Average team advancement prediction accuracy across all stages

In 2024, I wrote a blog post about predicting Counter-Strike 2 matches inside a Major Championship context using OpenAI’s GPT4 model.

In this post, I’m expanding the experiment by doing a benchmark of different LLM models with the same purpose.

TL;DR

All the predictions were run before the championship started at May 30, 2025

When it comes to predicting the team advancement between stages in the championship, there were no improvements from the last experiment. The best performant models were DeepSeek’s deepseek-chat and OpenAI’s gpt-4.1, which had a 58.3% avg accuracy each.

Average team advancement prediction accuracy across all stages

When it comes to matches, Anthropic’s claude-sonnet-4 had the best accuracy: 18 matches predicted correctly and MaritacaAI’s sabia-3 was a close second: 17 matches predicted correctly.

Average team advancement prediction accuracy across all stages

More on the In Depth Analysis section, but for matches I’ve just considered the ones that happened in the real world.
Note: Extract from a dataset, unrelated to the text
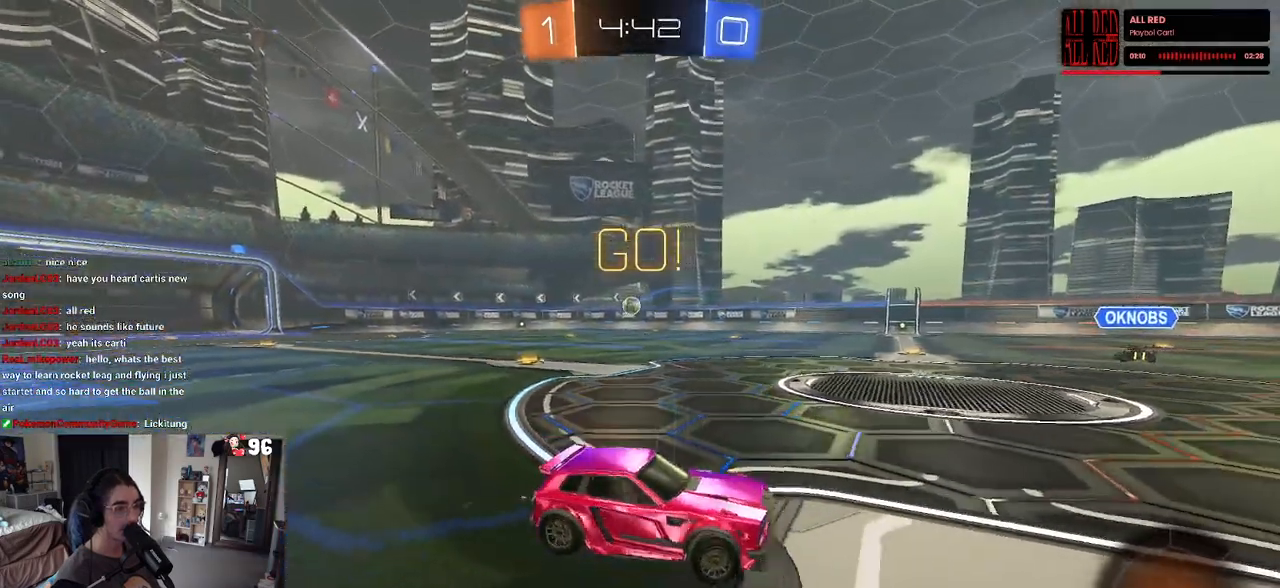
{"buttons": ["R2"], "left_stick": "up-left", "right_stick": "center", "events": [[17, "SQUARE", "down"], [117, "SQUARE", "up"]]}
CS2 Major Championship is done in a Swiss format which basically means the matchups of a round are defined based on the results of the previous round.

Code

The code is open source and available at luizcieslak/cs2-match-prediction.

The main code is built using Node+TypeScript, the data scraping is using Playwright (actually Patchright to bypass the anti-bot detection) and the analysis/charts are done using Python in Jupyter Notebooks.

Full Prompt

The prompt remained similar to the one used in the previous post, with a few tweaks:

Added a new statistic about each team’s performance in all maps.
Try to predict what would be the played maps and the map picks/bans sequence so then, in theory, it could predict the result with a higher accuracy.

The prompt already had:

Summary of the last 10 articles about each team
Each team’s overall statistics
Each team’s world ranking position
Each team’s past events history
Current championship context (current stage, amount of games already played, etc)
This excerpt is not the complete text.